## PAGE TEXT

<<<<

I likely might never have believed it if our friend – just down the way from us, maybe ½ a mile away – hadn’t had a similar experience with her own flock last year. All tolled, I believe she lost a dozen hens to a bobcat. Another friend, just down the street and around the corner mentioned a few months ago they’d spotted a bobcat in their yard, as well.

In the local news there have been quite a few cougar sightings, as well – not that far from where we live.

But to look up on your back porch and see a bobcat making one of your chicks its breakfast?

Crazy!

This evening when I was out in the garden bringing in ingredients for tonight’s salad, I could swear I could smell that distinctive smell that I smelled this morning when I cleaned up the remains of my little Cuckoo Maran. I looked around and thought, “It would never be out in broad daylight!”

Tonight, as we were getting the girls locked up for the night, John spotted a place in the portable fencing that was disrupted – one of the stakes had been pulled out. That’s when he saw it.

>>>>

## STORED DATA
<<<<

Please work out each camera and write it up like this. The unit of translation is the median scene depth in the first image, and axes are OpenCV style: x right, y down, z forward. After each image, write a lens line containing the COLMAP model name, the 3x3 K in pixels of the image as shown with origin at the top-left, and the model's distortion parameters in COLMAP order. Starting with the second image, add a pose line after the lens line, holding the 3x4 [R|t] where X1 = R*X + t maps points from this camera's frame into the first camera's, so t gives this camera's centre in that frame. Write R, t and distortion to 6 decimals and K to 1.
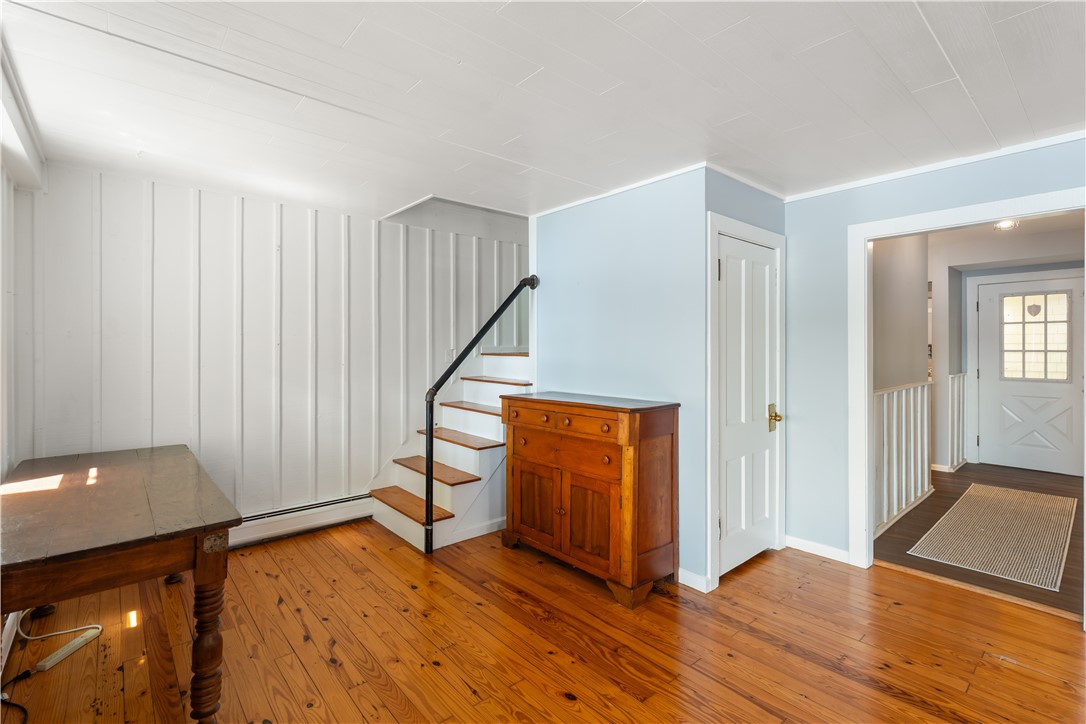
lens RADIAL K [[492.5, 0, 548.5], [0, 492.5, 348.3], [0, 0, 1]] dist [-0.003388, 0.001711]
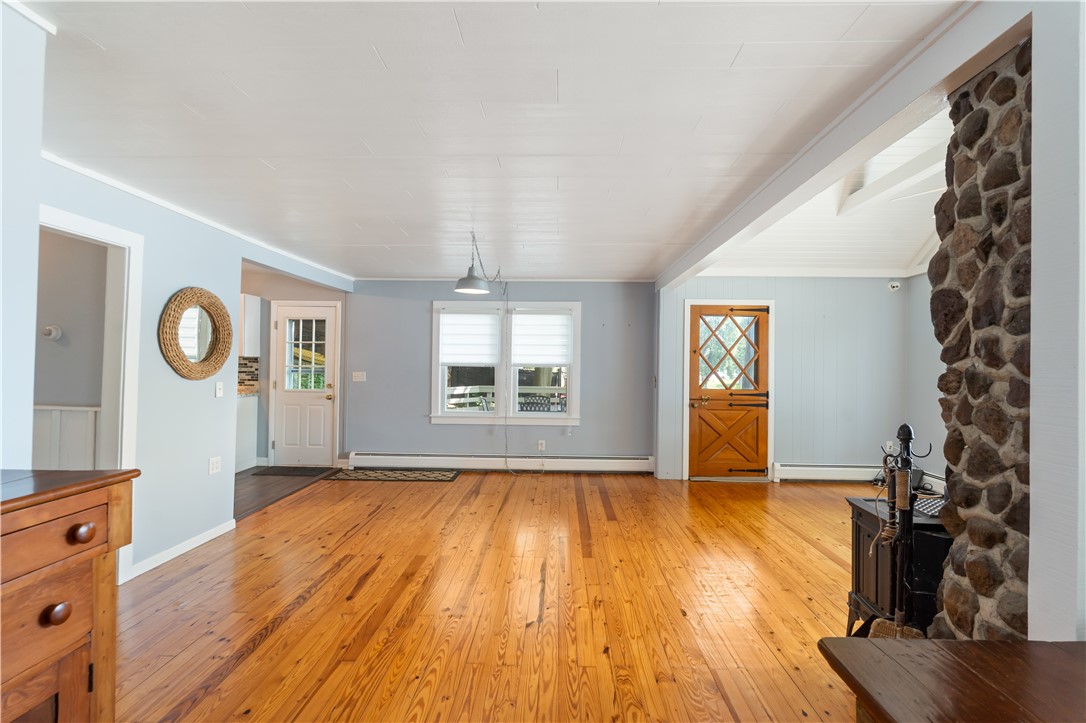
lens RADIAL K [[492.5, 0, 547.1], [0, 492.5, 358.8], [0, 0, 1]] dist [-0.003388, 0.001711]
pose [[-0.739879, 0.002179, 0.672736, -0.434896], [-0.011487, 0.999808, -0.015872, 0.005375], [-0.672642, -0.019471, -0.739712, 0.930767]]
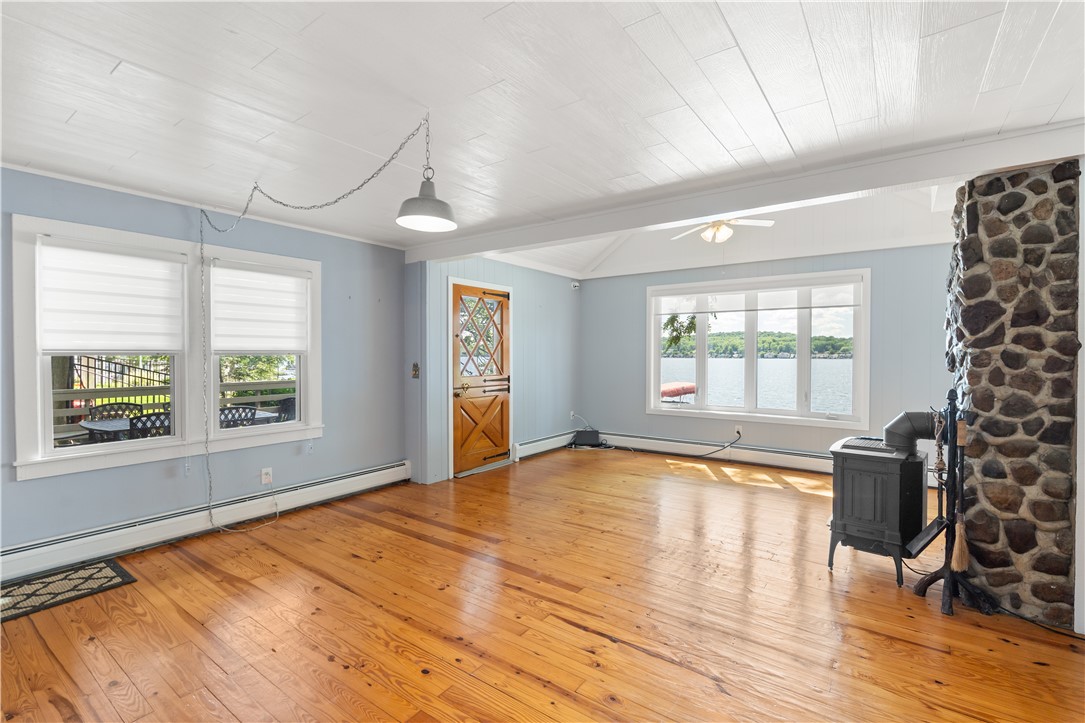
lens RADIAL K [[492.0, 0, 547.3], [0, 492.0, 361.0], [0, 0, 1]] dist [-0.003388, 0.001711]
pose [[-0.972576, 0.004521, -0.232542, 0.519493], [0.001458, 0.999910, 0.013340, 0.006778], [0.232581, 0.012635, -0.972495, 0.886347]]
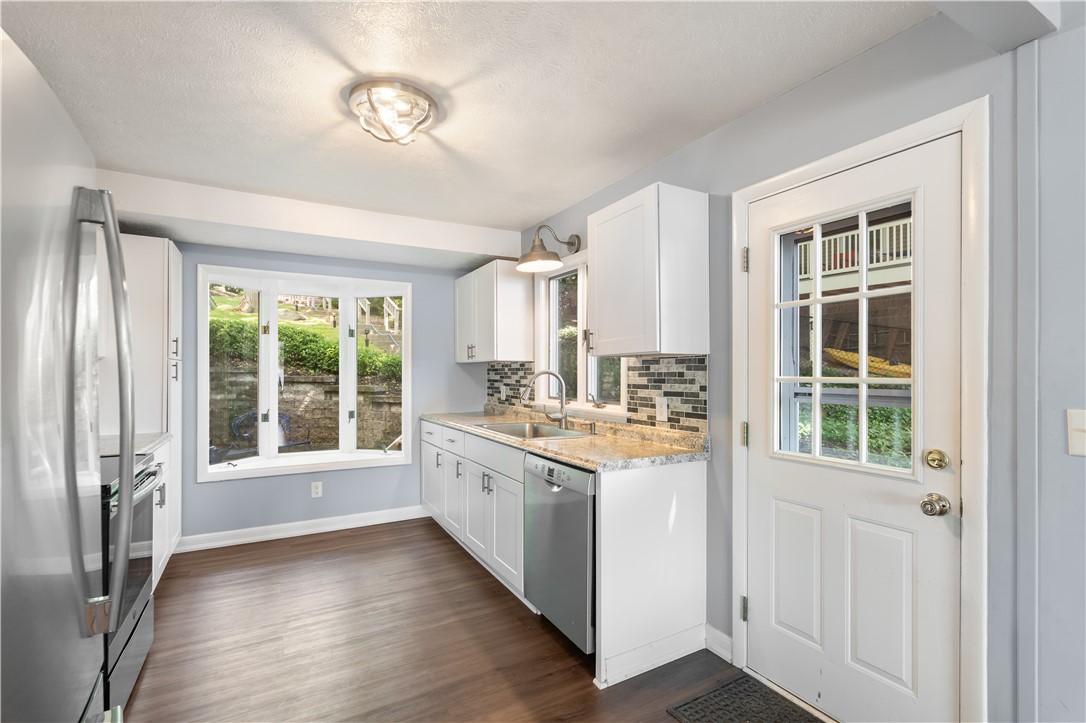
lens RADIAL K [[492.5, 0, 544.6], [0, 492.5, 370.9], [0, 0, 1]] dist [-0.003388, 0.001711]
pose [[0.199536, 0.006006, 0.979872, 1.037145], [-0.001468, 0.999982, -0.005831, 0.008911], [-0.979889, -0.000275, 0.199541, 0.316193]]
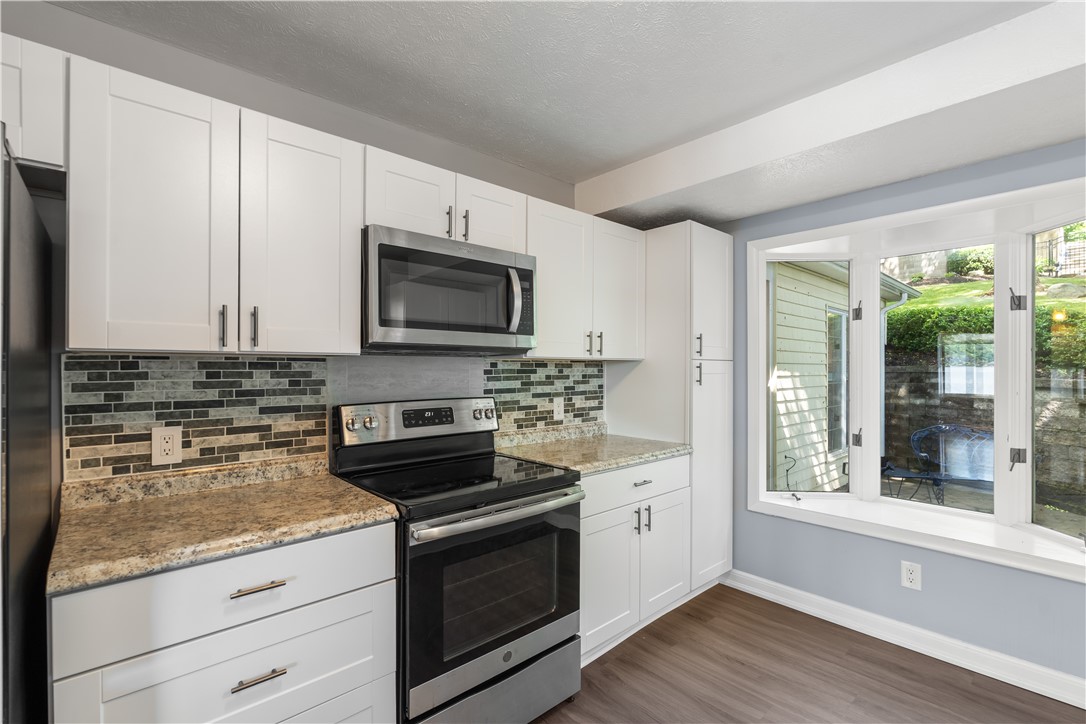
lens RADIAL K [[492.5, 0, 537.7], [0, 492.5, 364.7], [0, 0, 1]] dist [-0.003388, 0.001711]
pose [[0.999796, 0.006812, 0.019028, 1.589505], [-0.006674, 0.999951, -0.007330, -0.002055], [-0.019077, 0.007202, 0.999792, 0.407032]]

>>>>
<<<<

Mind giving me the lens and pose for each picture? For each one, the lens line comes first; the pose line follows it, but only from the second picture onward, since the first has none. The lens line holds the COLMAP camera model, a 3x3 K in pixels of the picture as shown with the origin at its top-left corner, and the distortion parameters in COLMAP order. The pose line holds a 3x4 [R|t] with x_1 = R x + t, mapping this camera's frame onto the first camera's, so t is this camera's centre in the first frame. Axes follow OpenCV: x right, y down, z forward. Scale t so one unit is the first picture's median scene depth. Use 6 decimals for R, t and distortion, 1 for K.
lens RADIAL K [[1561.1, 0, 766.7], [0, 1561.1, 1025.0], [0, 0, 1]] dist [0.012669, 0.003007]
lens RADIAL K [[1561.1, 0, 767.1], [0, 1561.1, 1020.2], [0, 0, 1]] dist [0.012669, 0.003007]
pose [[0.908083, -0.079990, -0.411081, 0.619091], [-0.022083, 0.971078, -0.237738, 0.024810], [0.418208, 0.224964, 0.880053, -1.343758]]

>>>>

## ASSIGNED TASK
Continue the piece about the bobcat taking the backyard chickens, picking up right after the line "That's when he saw it."

## RESPONSE TO THE TASK
The bobcat had apparently – maybe first – maybe later –also grabbed one of my Rhode Island Reds and eaten her nearly down to the bone. It had found a nice cushy place under a big tree in the longer grasses along near the compost pile and made itself quite at home.

Wow.

Needless to say, we’re pretty hypervigilent around here right now. John has closed down the portable fencing and we will keep the girls in just the permanently fenced area of the yard for a few days at least. Now that the spinach has bolted, at least they’ll be getting some greens! That permanent fencing is 6 feet tall, so hopefully will be a deterrent. How much of a deterrent, who is to say? It had obviously been in the run at some point in time – the Rhode Island Reds just don’t get out, they’re so docile and tame and stay in the fencing!

And we’ll refrain from letting them out of the coop until it’s fully light.

And I completely intend to have Pepper have the run of the yard in the mornings before the girls go out. She takes guarding her girls seriously. (Honestly, when I tell her, “Pepper, go get the hawk!” She’ll chase that thing and run so fast, so hard, it nearly looks like she’d thinking she can take flight, too!)

So – here’s hoping that’s the end of the bobcat’s free breakfasts at our house!

Experiments in Flock Management

Each year there are decisions to be made about how to manage the flock of hens.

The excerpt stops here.